*.- Beatriz García Villegas dijo que el reto es entubar el mayor volumen de agua.
Estado de México, marzo de 2026. Aunque el Estado de México registra uno de los mejores años en disponibilidad de agua derivado de las lluvias y la administración del Sistema Cutzamala, el principal desafío sigue siendo la distribución del recurso, afirmó Beatriz García Villegas, vocal ejecutiva de la Comisión del Agua del Estado de México (CAEM).
Entrevistada al término de un recorrido de supervisión de obras de drenaje pluvial en la cabecera municipal de Jilotepec, la funcionaria explicó que, gracias a la coordinación con autoridades del Valle de México, se ha logrado almacenar agua en temporadas favorables, lo que permite atender la demanda durante el estiaje.
“Es uno de los mejores años. Hemos podido administrar el agua de manera que hoy contamos con reservas para enfrentar esta temporada”, destacó.
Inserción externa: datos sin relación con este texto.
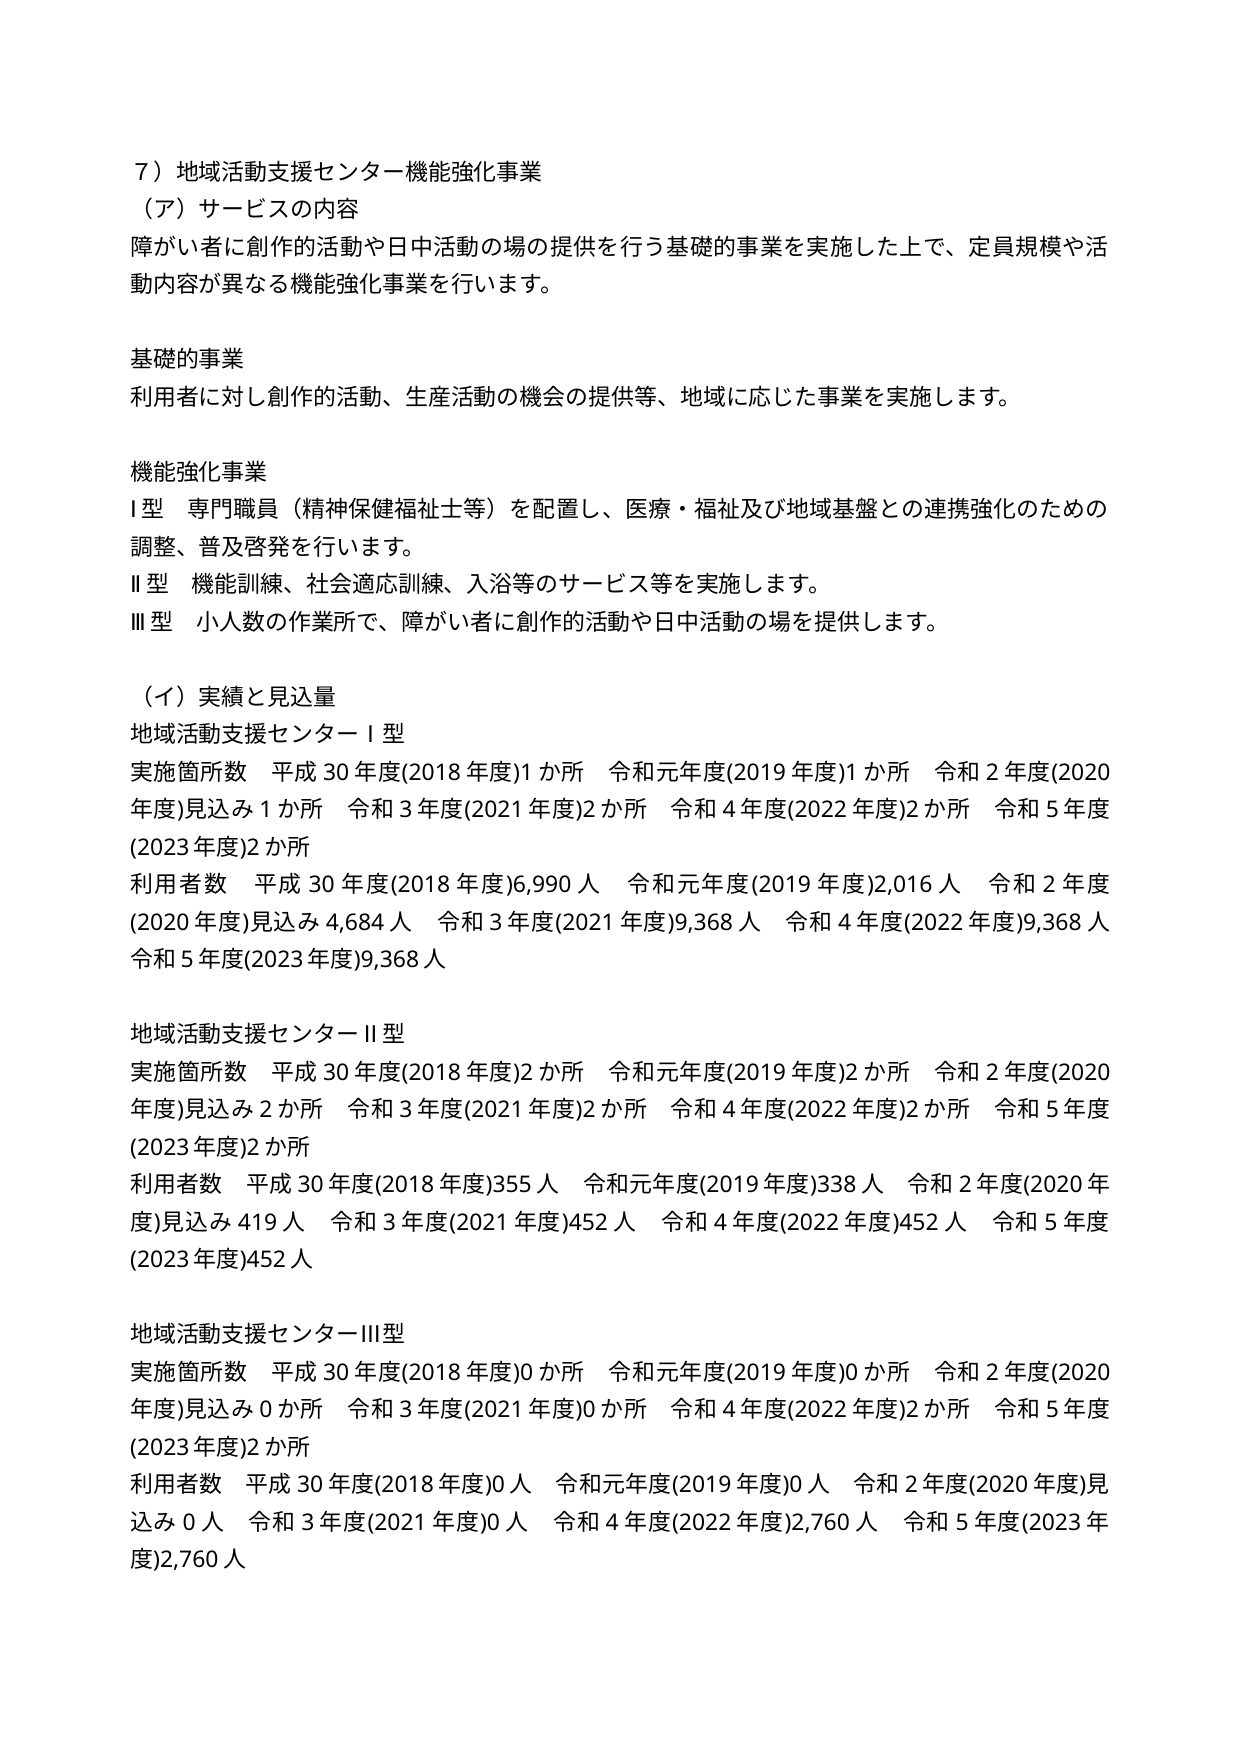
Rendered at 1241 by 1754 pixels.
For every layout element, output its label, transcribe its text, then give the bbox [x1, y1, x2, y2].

No obstante, subrayó que la problemática hídrica no radica únicamente en la disponibilidad, sino en la infraestructura para su distribución, ya que en diversas regiones el agua existe, pero no llega de manera equitativa a la población.
García Villegas indicó que el Valle de México es una de las zonas con mayor presión hídrica debido a la sobreexplotación de sus fuentes, mientras que en el norte del estado municipios como Soyaniquilpan y Jilotepec presentan contrastes en el acceso al recurso, con comunidades que cuentan con agua y otras que carecen del suministro.
En cuanto a la zona sur, señaló que, pese a contar con importantes recursos naturales como ríos, lagos y mantos acuíferos, también enfrenta problemas de distribución, por lo que se requiere ampliar la red hidráulica para garantizar el acceso equitativo.
García Villegas hizo un llamado a los gobiernos municipales para priorizar la planeación hídrica, especialmente mediante la implementación de planes hídricos municipales que permitan mejorar la infraestructura y la redistribución del agua.
Asimismo, advirtió sobre la problemática del suministro a través de pipas, donde, dijo, se han detectado prácticas inequitativas y costos elevados que afectan a la población, generando incluso esquemas de control en la distribución.
“La solución no es solo contabilizar el agua que tenemos, sino garantizar que llegue de manera justa a todas las comunidades”, enfatizó.
Finalmente, sostuvo que fortalecer la infraestructura hidráulica y la correcta gestión del recurso serán clave para asegurar el abasto en todo el territorio mexiquense.